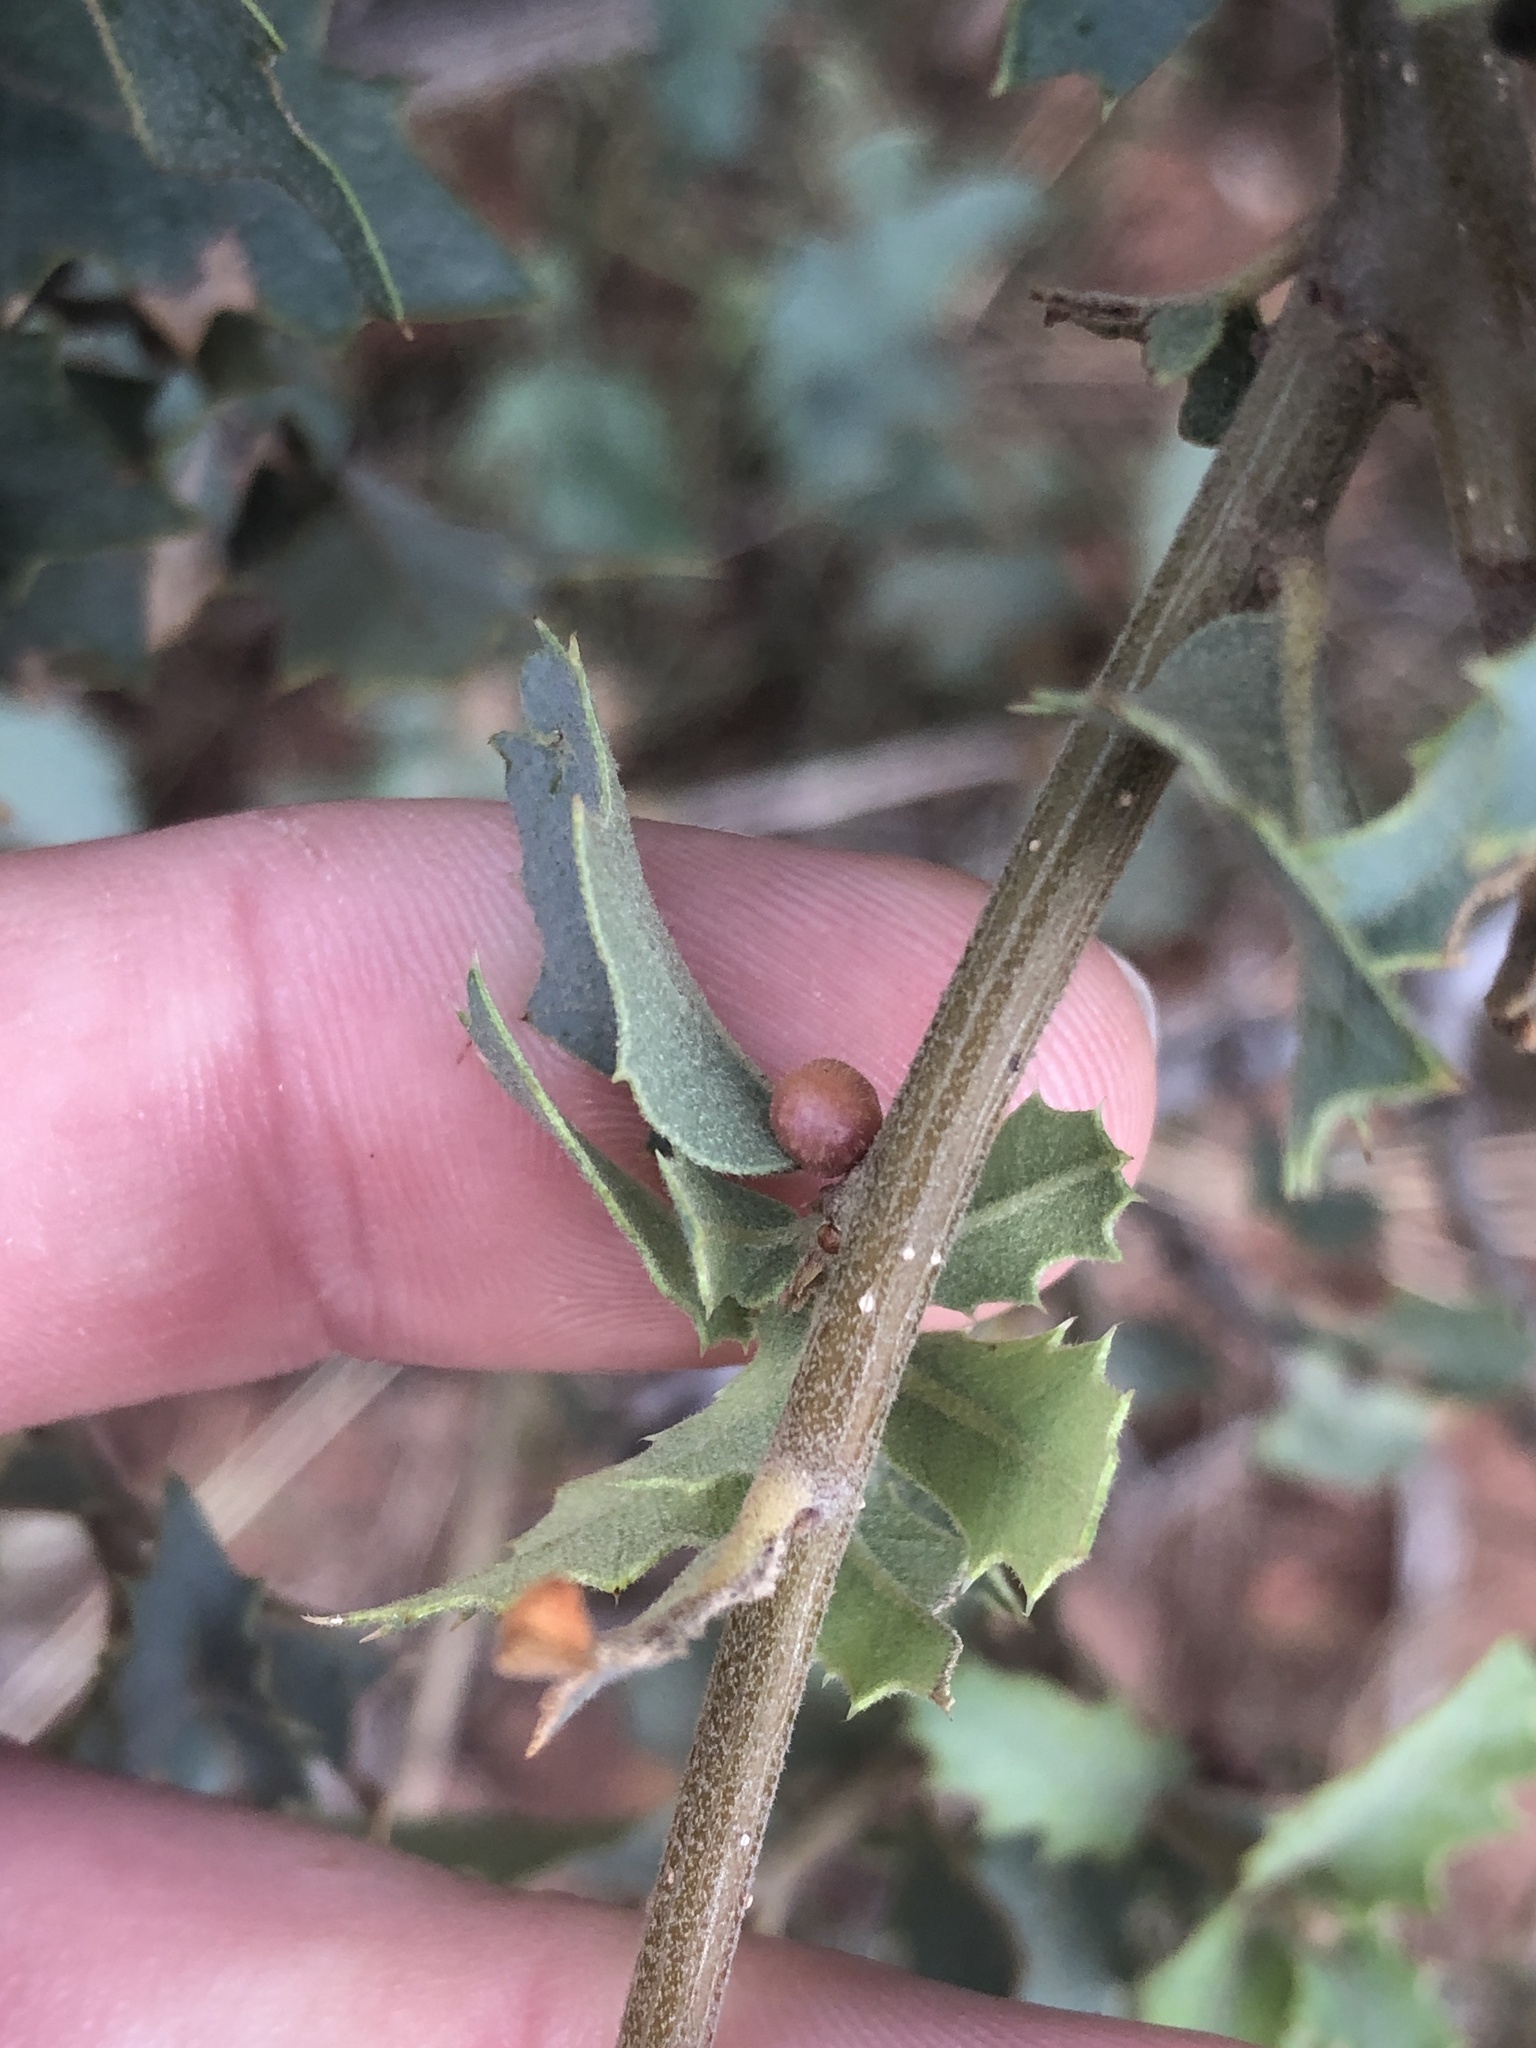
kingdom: Animalia
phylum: Arthropoda
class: Insecta
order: Hymenoptera
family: Cynipidae
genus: Trigonaspis
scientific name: Trigonaspis
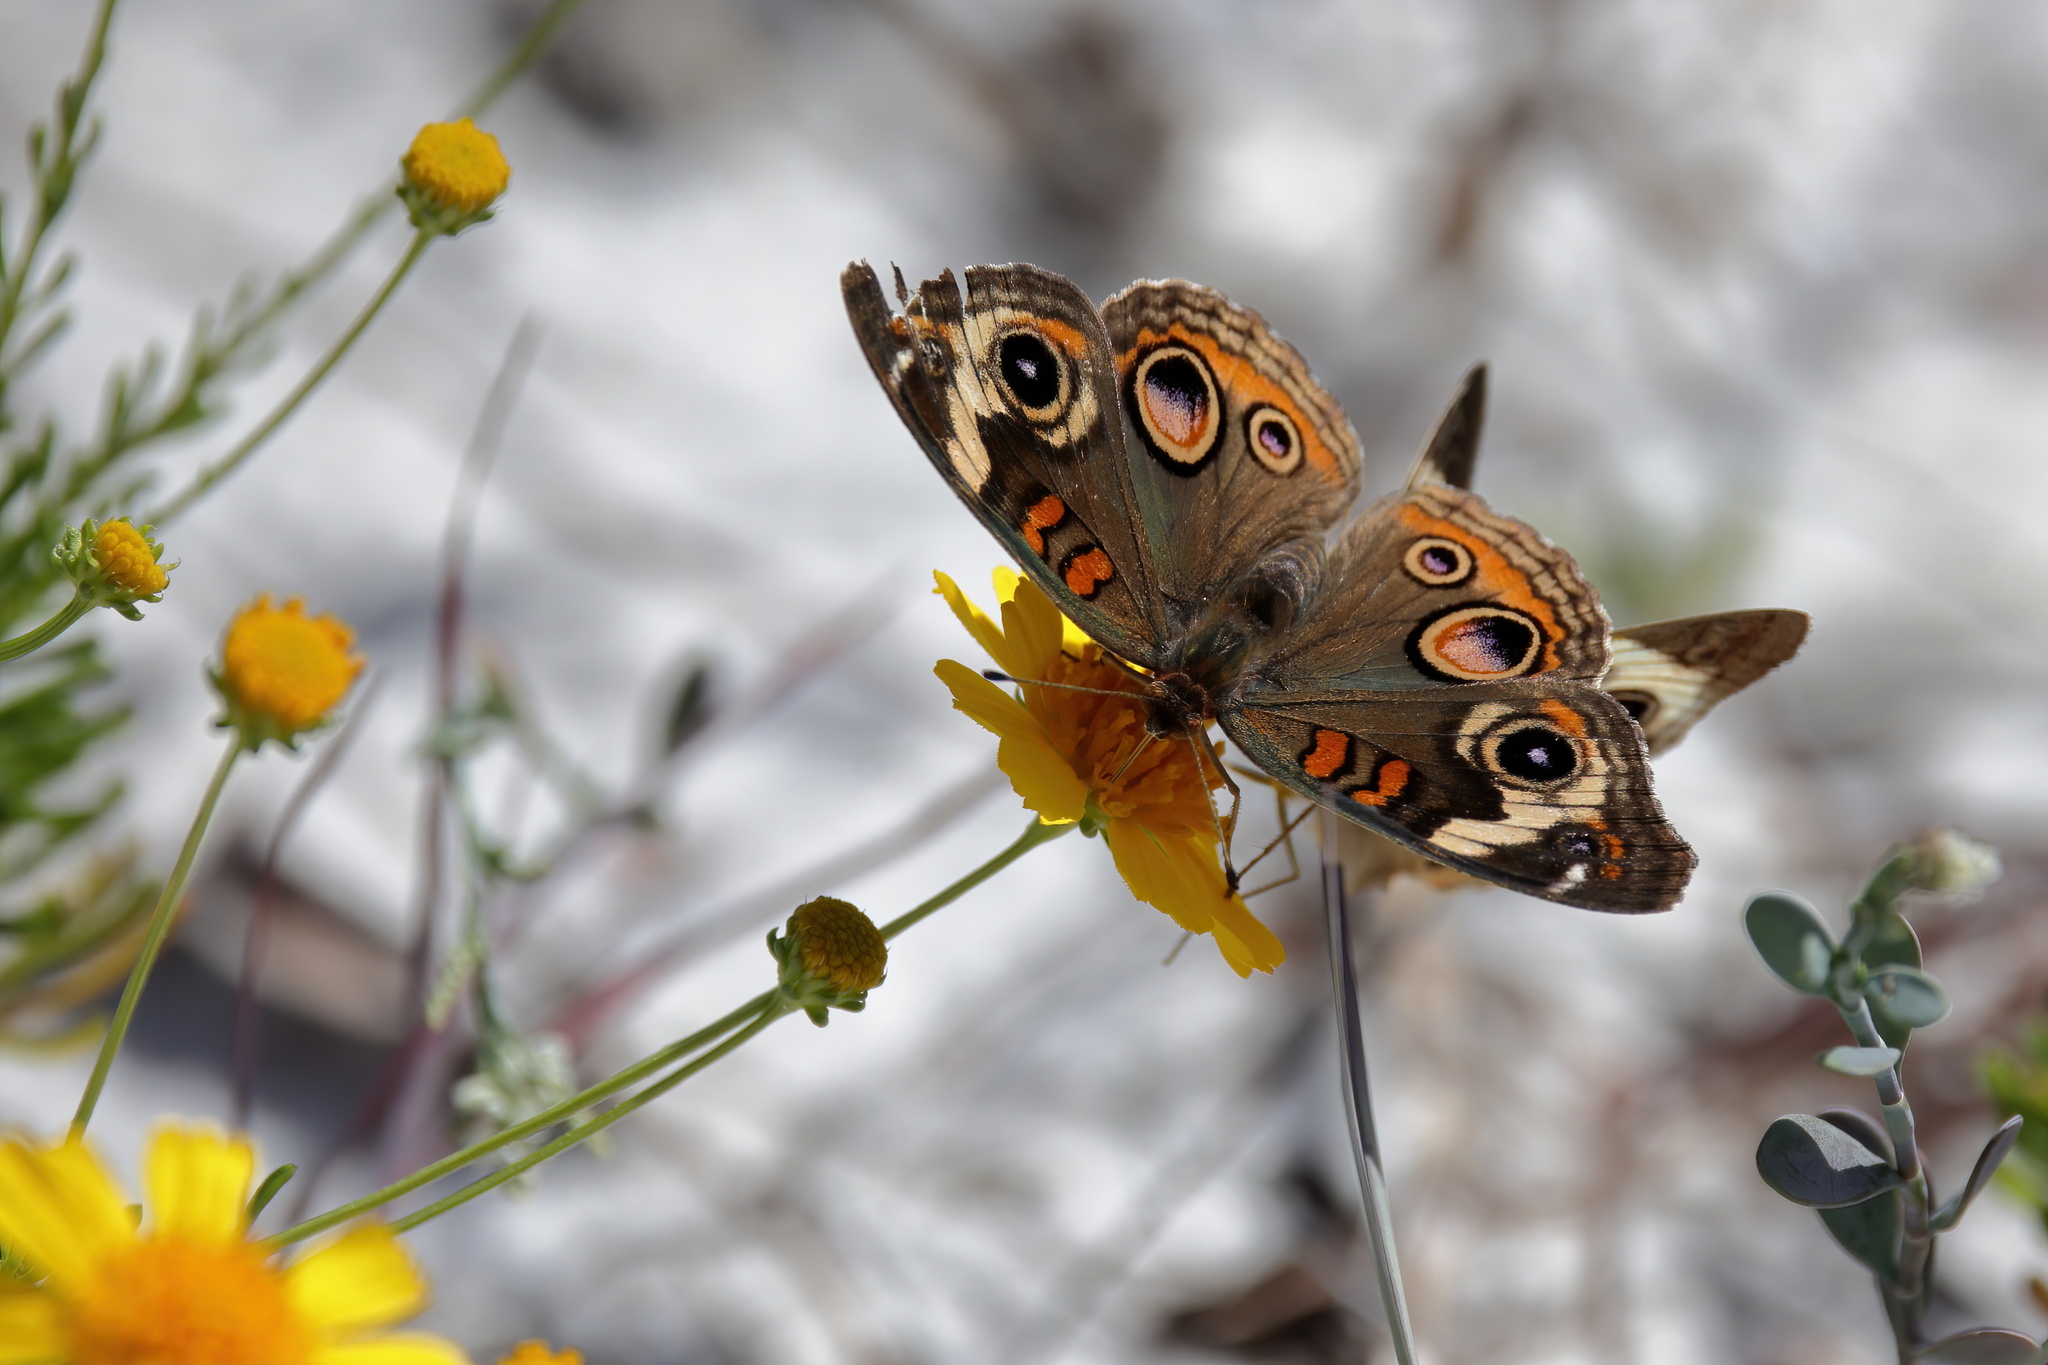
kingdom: Animalia
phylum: Arthropoda
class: Insecta
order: Lepidoptera
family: Nymphalidae
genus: Junonia
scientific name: Junonia coenia
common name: Common buckeye
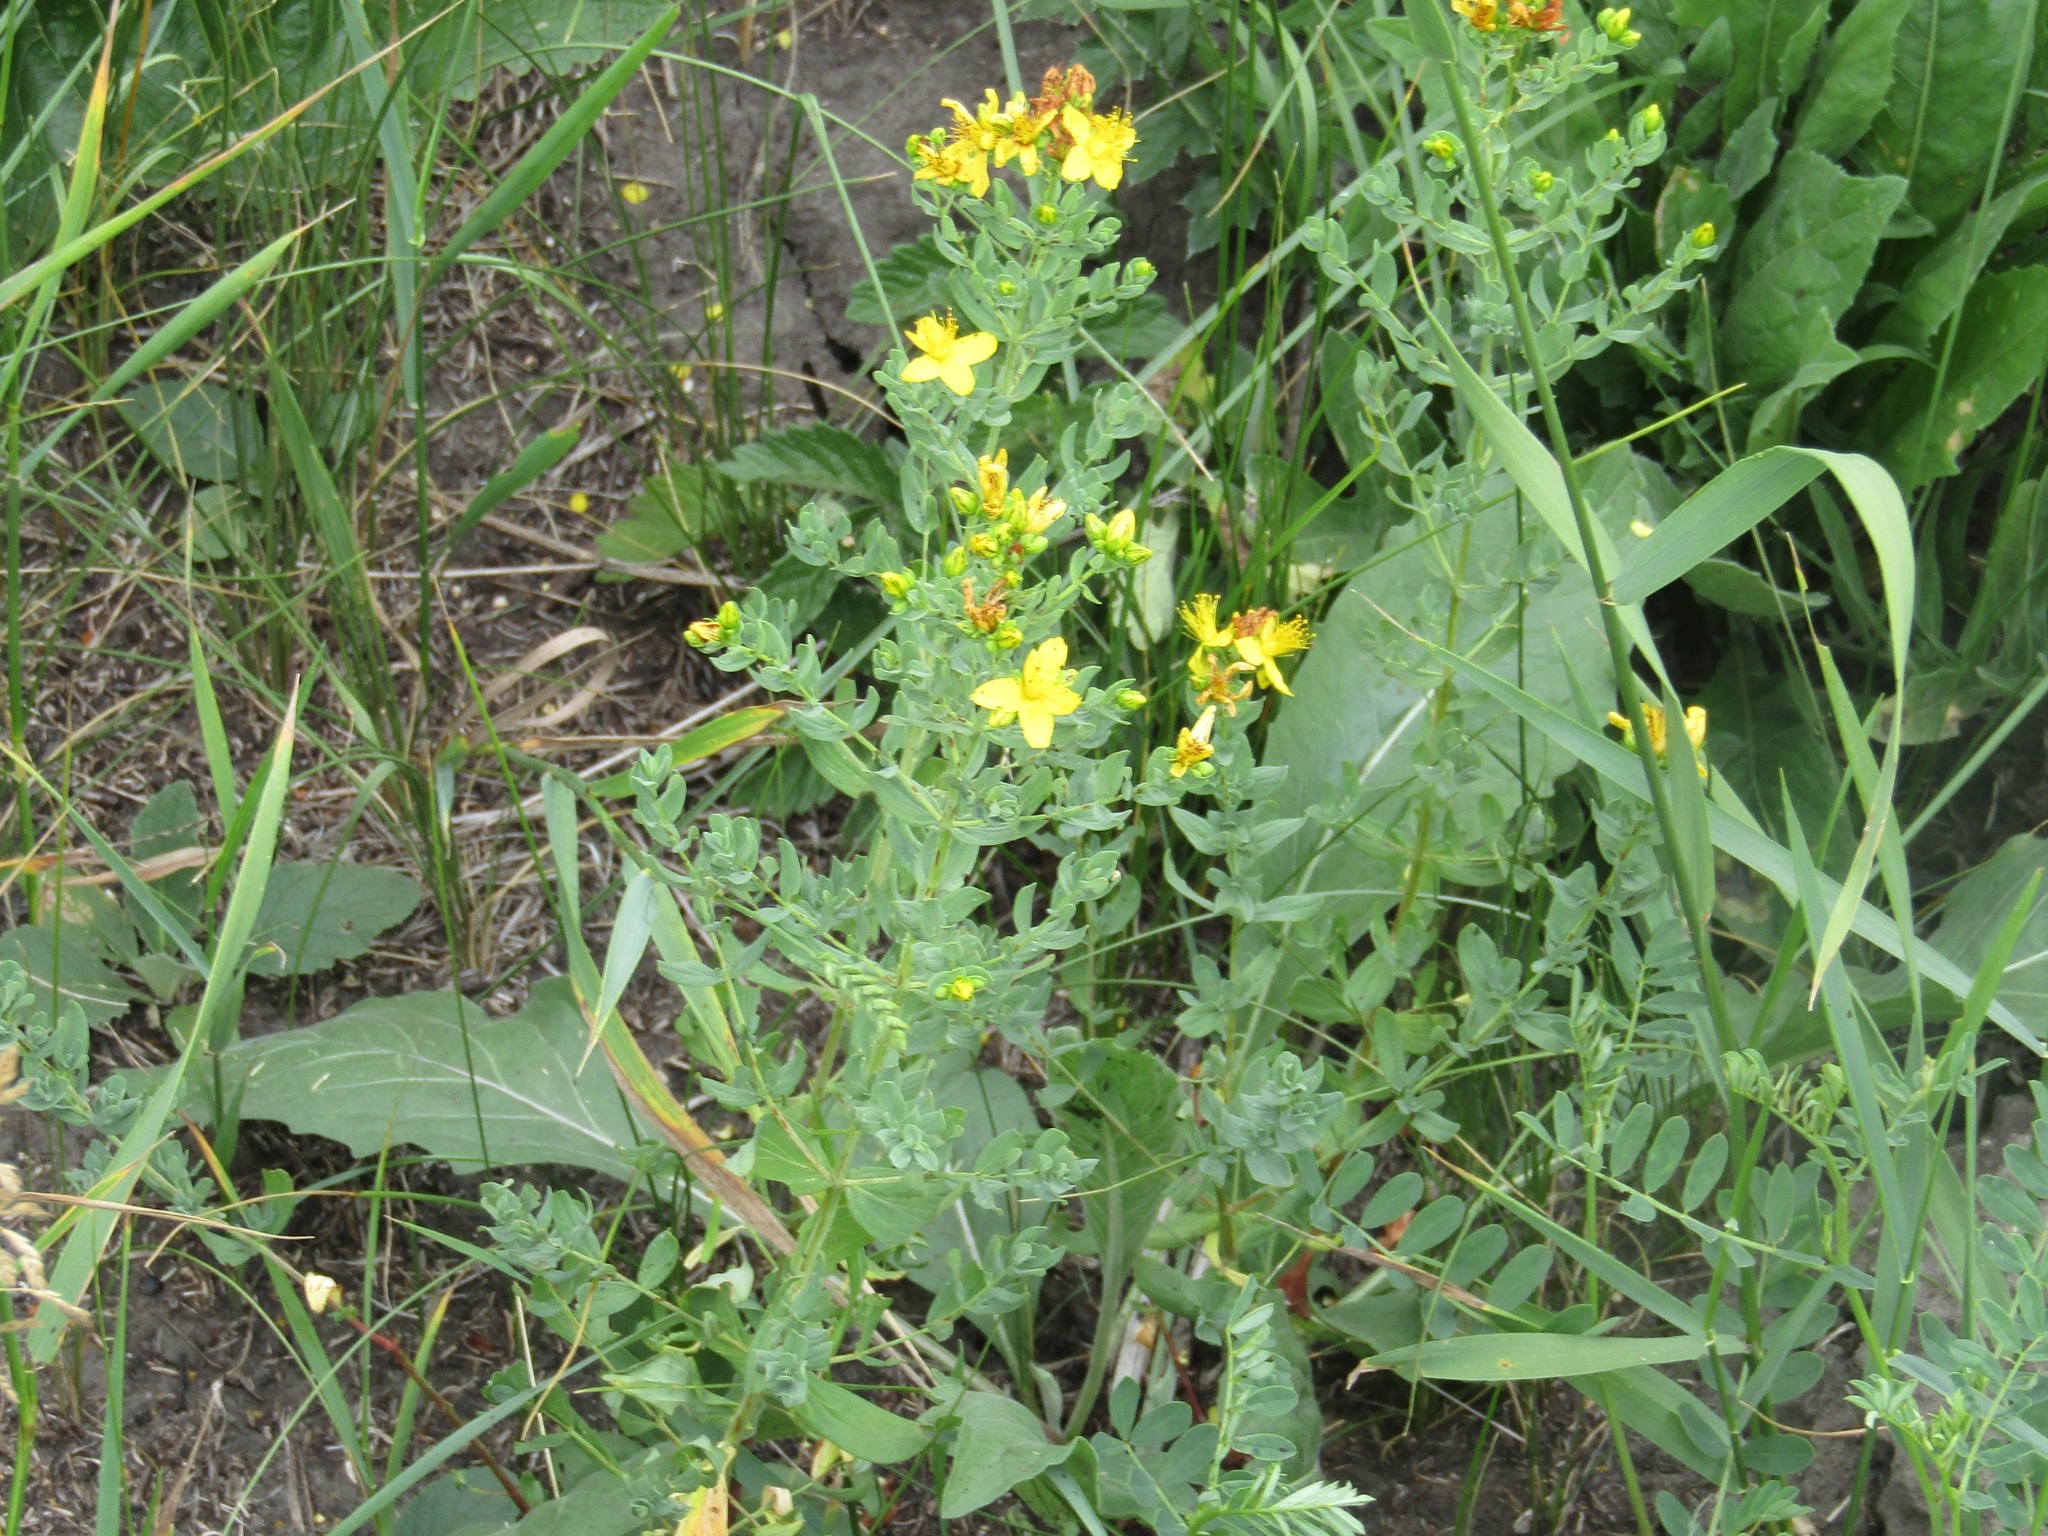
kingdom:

+--

WHAT THE EXERCISE ASKS: Please render every line of the items above as a Markdown table with two columns, Row and Entry, giving each line a row number and skipping blank lines. Leave the pictures out.

WRITTEN SOLUTION:
| Row | Entry |
|---|---|
| 1 | kingdom: Animalia |
| 2 | phylum: Arthropoda |
| 3 | class: Insecta |
| 4 | order: Hymenoptera |
| 5 | family: Cynipidae |
| 6 | genus: Trigonaspis |
| 7 | scientific name: Trigonaspis |
| 8 | kingdom: Animalia |
| 9 | phylum: Arthropoda |
| 10 | class: Insecta |
| 11 | order: Lepidoptera |
| 12 | family: Nymphalidae |
| 13 | genus: Junonia |
| 14 | scientific name: Junonia coenia |
| 15 | common name: Common buckeye |
| 16 | kingdom: |